ANTONIO J. TOLEDO
POETA.- Nació
en Quito el 3 de Diciembre de 1.868 y fueron sus padres
legítimos un Médico pastuso emigrado
al Ecuador por razones políticas y Madre guarandeña.
Niño aun quedo huérfano, cada hermano
tomó su rumbo y solo él permaneció
en la capital, estudiante sin afición a otros
libros que los literarios y teniendo que buscar el
pan con el propio esfuerzo.
Poco conozco del adolescente
desmedrado y pálido hasta parecer enfermo.
Tímido como una niña pero lleno de vida
intelectual y poeta a ratos perdidos, que durante
algún período frecuentó la bohemia
de amigos y reuniones en la plaza de la independencia.
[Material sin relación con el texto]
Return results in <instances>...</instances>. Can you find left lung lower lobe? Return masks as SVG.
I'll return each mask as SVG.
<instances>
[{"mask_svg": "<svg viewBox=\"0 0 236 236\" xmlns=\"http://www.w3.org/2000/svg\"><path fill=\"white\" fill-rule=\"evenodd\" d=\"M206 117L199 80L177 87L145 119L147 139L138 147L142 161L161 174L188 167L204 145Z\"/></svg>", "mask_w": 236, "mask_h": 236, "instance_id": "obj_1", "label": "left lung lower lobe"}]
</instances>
En octubre de 1.889 comenzó
a publicar en la "Revista Ecuatoriana" y
en los otros órganos literarios de Quito, cortas
y sentidas composiciones poéticas muy a lo
Gustavo Adolfo Becquer, aunque sin vuelos ni las profundidades
del español, de suerte que Jamás alcanzó
su amplitud. Vivíase en Quito un vacío
cultural dejado por el romanticismo eufórico
de las primeras épocas que declinó hacia
otro menos valioso, de tinte clasicista. Por eso su
poesía impactó bajo los títulos
de: Primeros Versos y Versos de Circunstancias y en
realidad lo fueron sus primeras 27 composiciones aparecidas
en la "Revista Ecuatoriana" que dirigía
Roberto Espinosa Albán con notas de critica,
publicaciones de cuentos, leyendas y traducciones
de poemas franceses e ingleses.
Sus merecimientos le señalaron
a los ojos de los literatos y cuando Espinosa ocupó
el Ministerio de instrucción Publica en 1.893,
durante la presidencia de su suegro Luis Cordero,
le llevó de Jefe de una de las Secciones, donde
languideció por años con un sueldo que
solo le alcanzaba para sobrevivir, tal su temple resignado
y depresivo, muy de acuerdo a su descripción
física de alto. pálido, de barba puntiaguda
y mefistofélica, con levita siempre y con la
bondad que era su característica hacia sus
compañeros y la bonhomía risueña
y plácida para los jefes
Era tan poquita cosa que después
de los luctuosos sucesos del 25 de Abril de 1.907,
cuando los estudiantes de Quito fueron atacados por
la pesquisa y resultaron numerosos heridos y contusos,
dizque quizo renunciar su empleo y hasta faltó
algunos días, pero luego regresó cabizbajo
a su escritorio y cuando fue preguntado porqué,
solo pudo decir con mucha amargura: "Por el sueldito
nomás".
Así y todo, sus versos
tristes, apasionados y tiernos, se leyeron con singular
agrado nimbados por el misterio de dolores imaginarios
hacia un amor imposible. "Nadie ama mejor que
el que no es amado" y no fallaron suspiros en
el altar de la mujer divinizada. Se decía que
amaba a una mujer buena y bella, nacida en la alta
sociedad, acostumbrada al lujo, llena de incienso
prodigado por manos enjoyadas y por añadidura
muy joven para él y fría. Para ella
fueron los últimos versos, sus "Brumas"
como les tituló, 45 en total, con acentos propios,
que al ser coleccionados en un volumen de 127 págs,
en 1.915, con un hermoso Prólogo de su amigo
Trajano Mera Iturralde, nos ha dejado la historia
de su frustrada pasión amorosa, acentuada con
los tintes de ausencia, por las diferencias sociales
y económicas del poeta y su musa.
Entonces el público
comprendió el dolor sumiso que acompañó
su vida, sin una nota de rebeldía, pero enaltecido
por su decoro y melancolía. Su dolor fue espontáneo
y con dejos de amargura. Por eso Isaac Barrera ha
dicho que fue uno de esos quiteños típicos
que viven de la contemplación de sus montes
elevados, de su naturaleza generosa, de la luz pura
que se esfuma en los ámbitos al caer los rayos
del sol perpendicularmente sobre la tierra. Un raro
de paso lento, mirada lánguida, retraído
de todo, vestido desgarrado y la boca con rara sonrisa,
pues parecía un asceta.
Murió en el Hospital
de Quito el 7 de Marzo de 1.913, de solo 44 años
de edad y envuelto en harapos, musitando "Muero
sin haber hecho daño a nadie". El cortejo
que acompañó a su cadáver no
tuvo resonancia alguna en los medios literarios. El
Estado pagó los gastos del sepelio, que no
fueron muchos. Su paso al más allá se
produjo envuelto en un silencio misterioso, como había
sido su vida, una bruma sin final feliz.